One more thing regarding “HTML comments”:
Both the HTML (whereby I mean “real” HTML conforming to the W3C HTML 4.01 and/or ISO 15445 specifications, not the “look-alike” HTML5) and XML rules restrict the comment syntax to start with <!--
and end with -->
:
All comments in HTML document instances shall appear in comment declarations. There shall be exactly one comment per comment declaration.
there is technically the “degenerate” form <!>
too: it is not mentioned in the CommonMark spec, and (consequentially) is passed through as literal text by cmark
, and browsers like Mozialla would not recognize it as a comment anyway (as they should).
But I think that <!>
would be a perfectly fitting candidate to play the same role in CommonMark that \&
has in groff
(or nroff
, or troff
):
Insert a zero-width character, which is invisible. Its intended use is to stop interaction of a character with its surrounding.
Why would this be useful? It would in many cases provide an alternative to the “backslash escape” used to prevent parsing, eg instead to “hide” the FULL STOP to prevent recognition of a list item like this:
1\. Lorem ipsum dolor sit amet.
one could write:
<!>1. Lorem ipsum dolor sit amet.
More importantly, and not possible using backslash (as far as I can tell), one could differentiate “inline” and “block” tag markup (or rather: element types) in the CommonMark text, and thus prevent or request the CommonMark parser to wrap the content in a <P>
(or <LI>
) element.
This input would produce the first paragraph wrapped into <P>
, but the second paragraph would generate an instance of the “block-level” element type <block-elem>
, following the <P>
element instance.
Lorem ipsum dolor sit amet.
<block-elem>consectetur adipiscing elit,
sed do eiusmod tempor incididunt ut labore et dolore magna aliqua.
</block-elem>
On the other hand, that input would produce two consecutive <P>
elements, where the second has a <inline-elem>
as an immediate (and only) child:
Lorem ipsum dolor sit amet.
<!><inline-elem>consectetur adipiscing elit,
sed do eiusmod tempor incididunt ut labore et dolore magna aliqua.
</inline-elem>
The second use is of course the important one: this could fix an IMO serious flaw in the CommonMark specification, and at the same time simplify the rules for handling “HTML tags”, namely to:
- make the CommonMark specification as general as possible,
- in particular to avoid biasing it towards HTML, or
- constraining the specification to the HTML syntax, or
- the HTML element type names (which variant of HTML anyway?), or
- which named character references are available in HTML etc.

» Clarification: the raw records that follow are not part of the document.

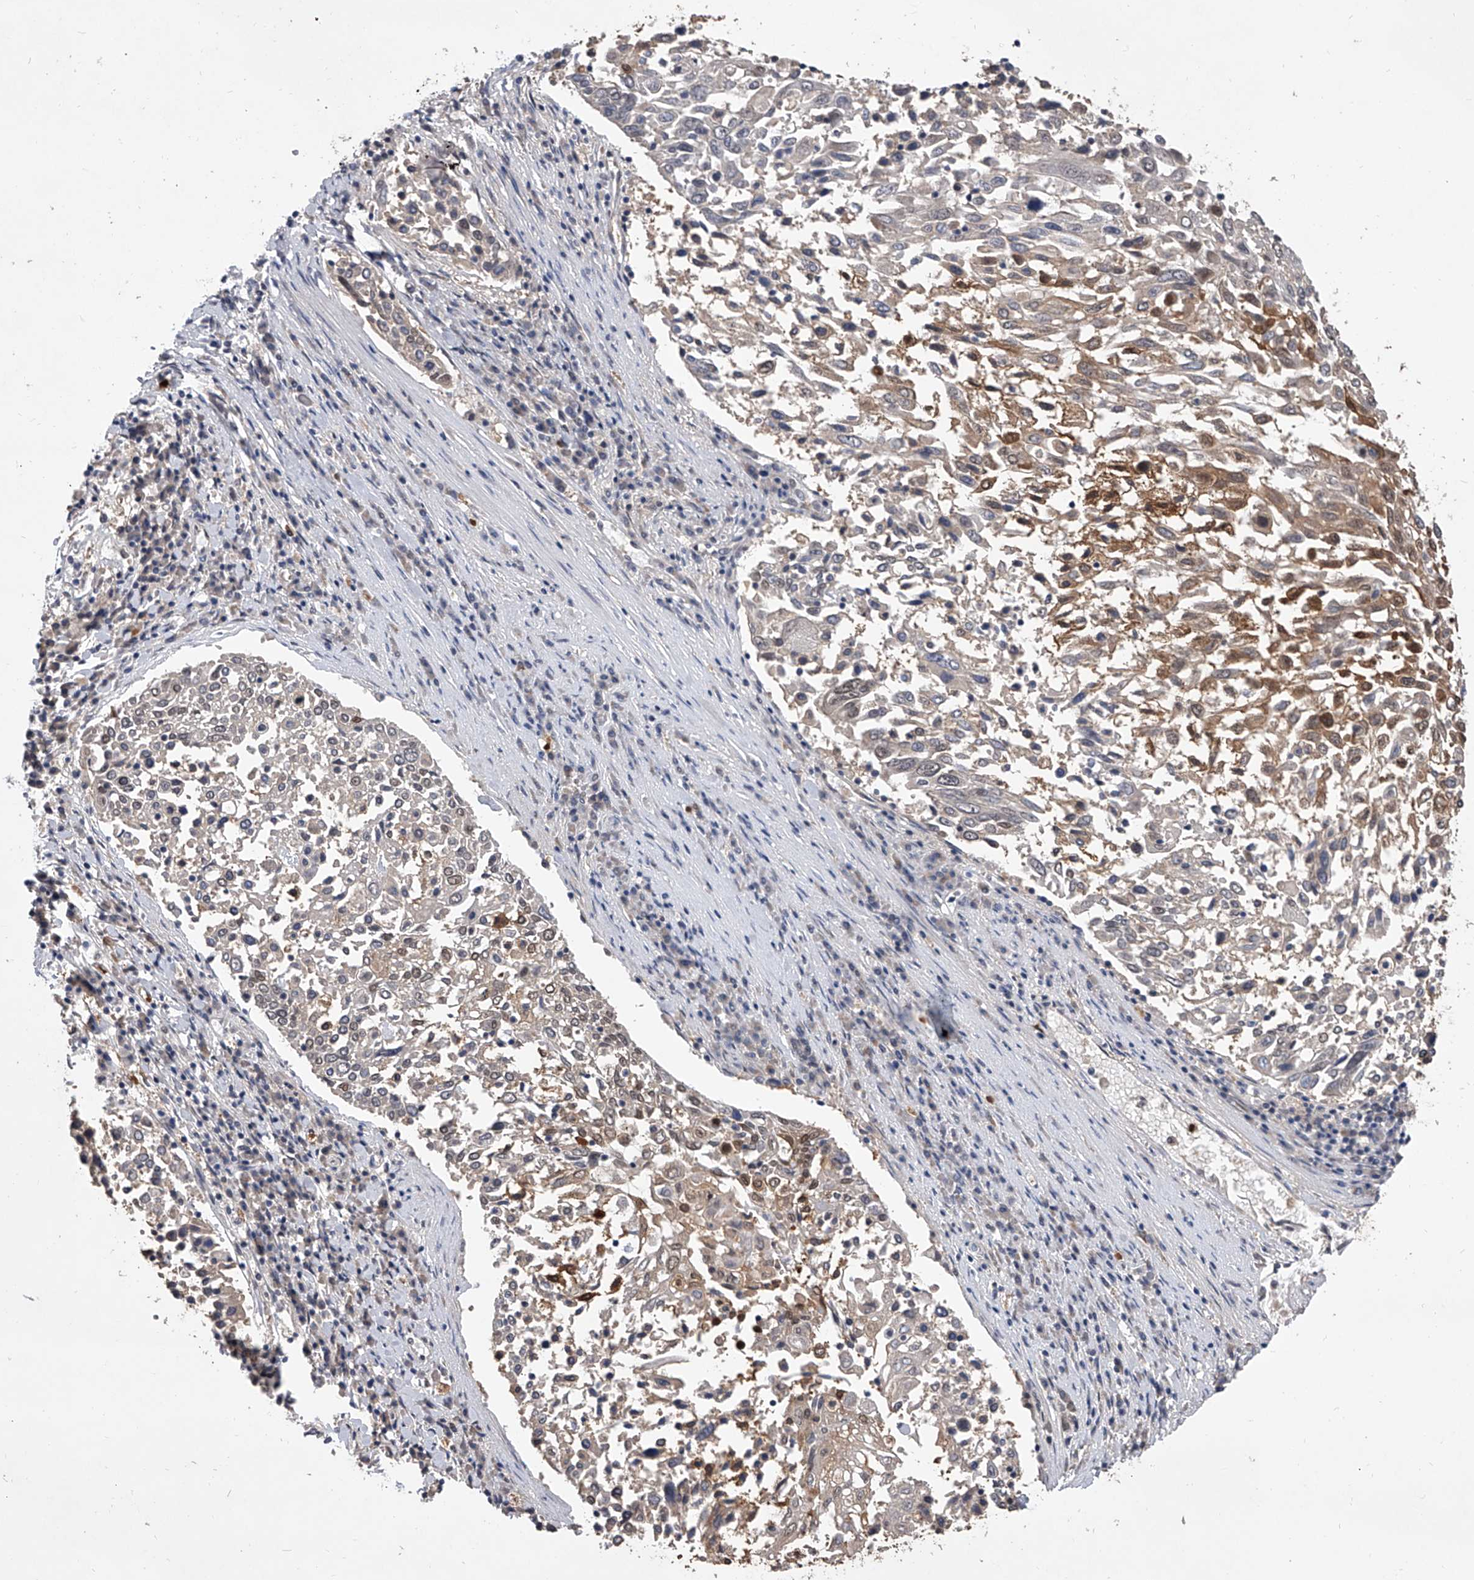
{"staining": {"intensity": "moderate", "quantity": "<25%", "location": "cytoplasmic/membranous"}, "tissue": "lung cancer", "cell_type": "Tumor cells", "image_type": "cancer", "snomed": [{"axis": "morphology", "description": "Squamous cell carcinoma, NOS"}, {"axis": "topography", "description": "Lung"}], "caption": "Lung cancer tissue demonstrates moderate cytoplasmic/membranous positivity in approximately <25% of tumor cells, visualized by immunohistochemistry.", "gene": "BHLHE23", "patient": {"sex": "male", "age": 65}}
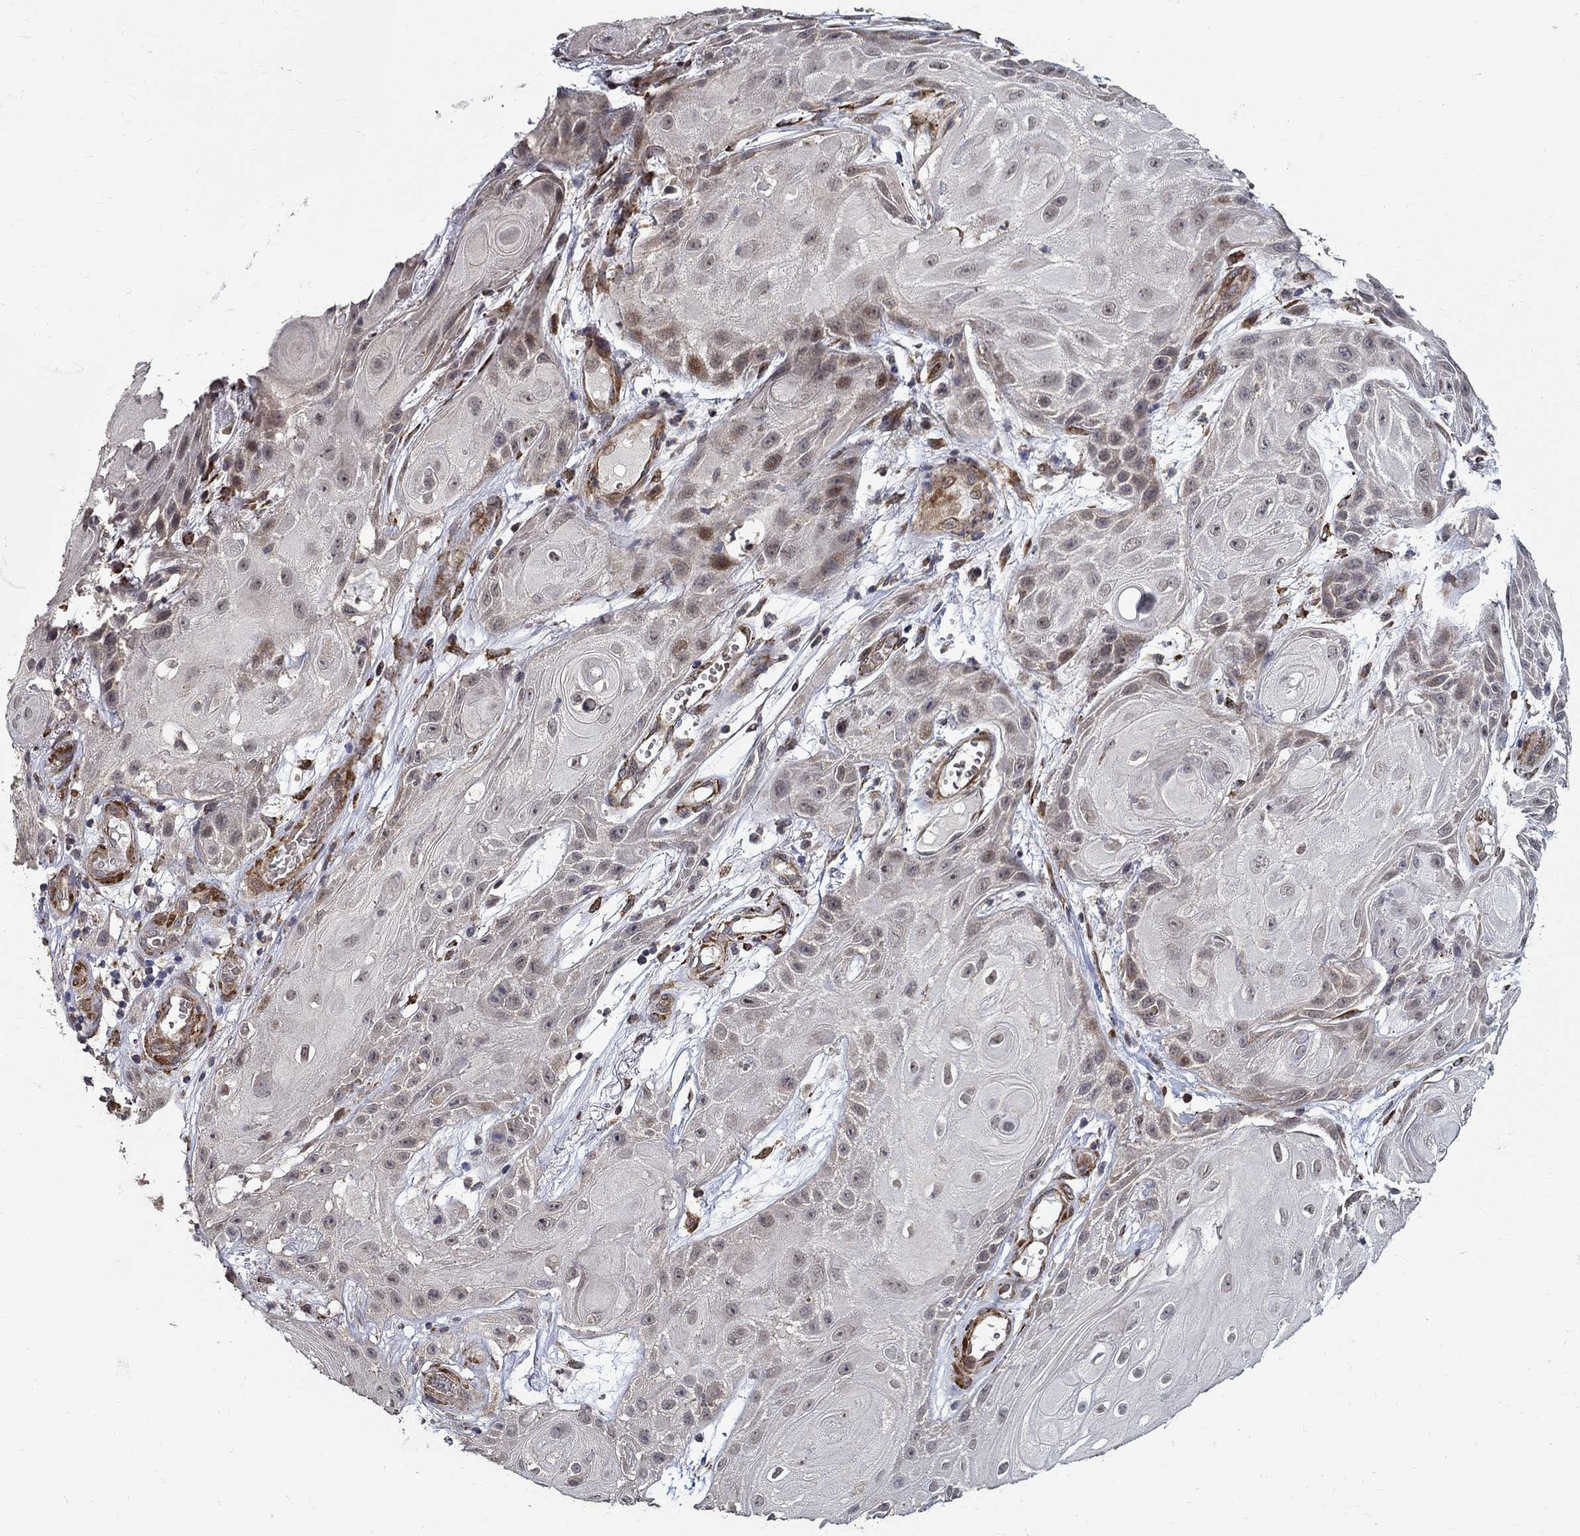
{"staining": {"intensity": "moderate", "quantity": "<25%", "location": "nuclear"}, "tissue": "skin cancer", "cell_type": "Tumor cells", "image_type": "cancer", "snomed": [{"axis": "morphology", "description": "Squamous cell carcinoma, NOS"}, {"axis": "topography", "description": "Skin"}], "caption": "IHC of skin squamous cell carcinoma shows low levels of moderate nuclear positivity in about <25% of tumor cells.", "gene": "ZNF594", "patient": {"sex": "male", "age": 62}}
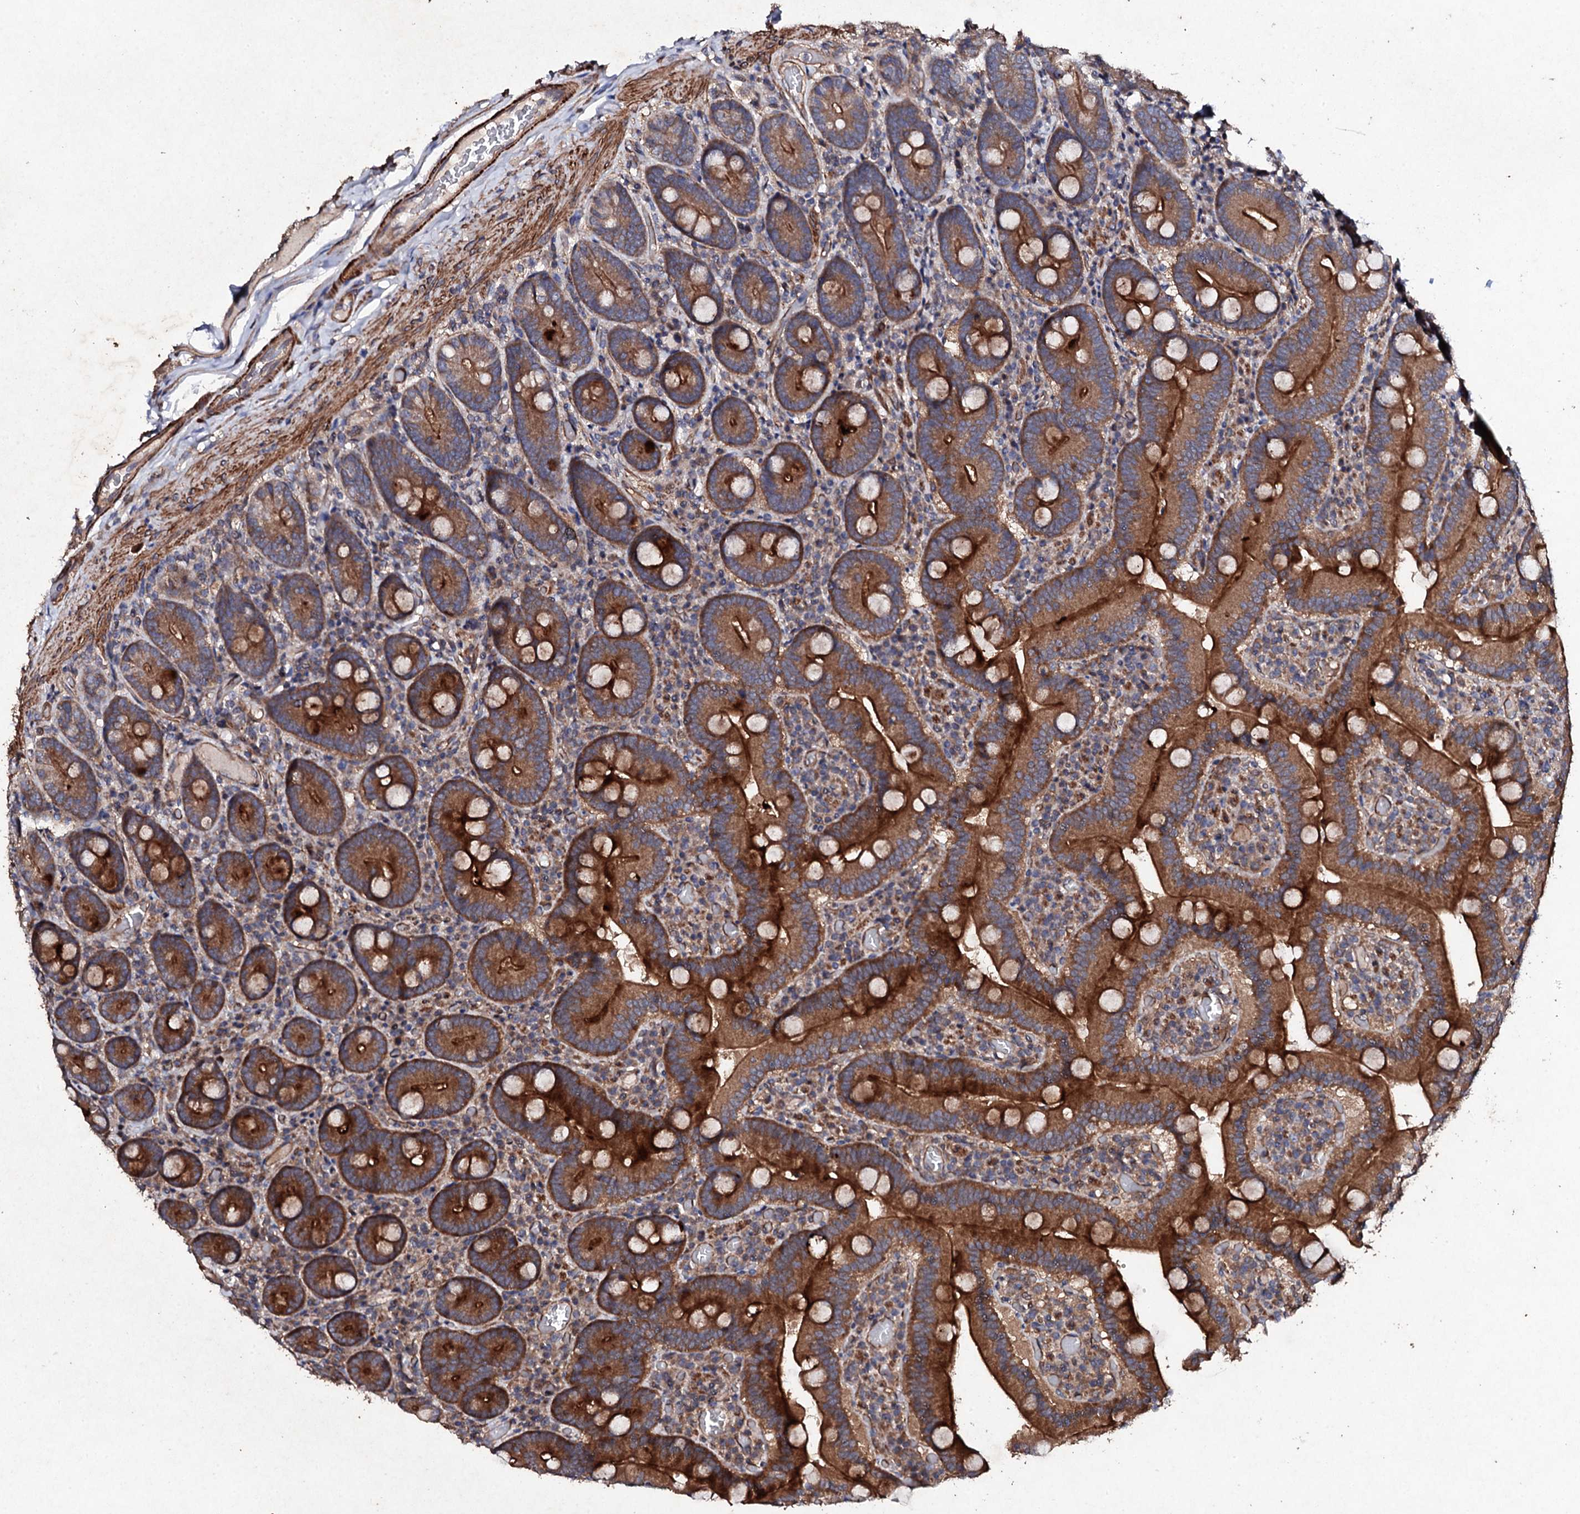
{"staining": {"intensity": "strong", "quantity": ">75%", "location": "cytoplasmic/membranous"}, "tissue": "duodenum", "cell_type": "Glandular cells", "image_type": "normal", "snomed": [{"axis": "morphology", "description": "Normal tissue, NOS"}, {"axis": "topography", "description": "Duodenum"}], "caption": "Immunohistochemical staining of unremarkable duodenum reveals >75% levels of strong cytoplasmic/membranous protein expression in approximately >75% of glandular cells.", "gene": "MOCOS", "patient": {"sex": "female", "age": 62}}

In the current specification are all kinds of HTML-specific rules, in particular in section “4.6 HTML blocks”, naturally. On the other hand, in section “6.2 Entities” it explicitly says:
With the goal of making this standard as HTML-agnostic as possible, all valid HTML entities (except in code blocks and code spans) are recognized as such and converted into Unicode characters before they are stored in the AST. This means that renderers to formats other than HTML need not be HTML-entity aware.
Maybe it is just me, but is the requirement that
-
every CommonMark processor has to know the complete HTML character entity set (again: of which HTML variant?) so that
-
the CommonMark specification can assign fixed meanings defined by HTML to all entity references which look like a HTML named character reference, and
-
require the processor to “silently” substitute the corresponding Unicode character for these references
not the direct and extreme opposite of “making this standard as HTML-agnostic as possible”?
[NOTE: Admittedly, this should be taken to another discussion topic.]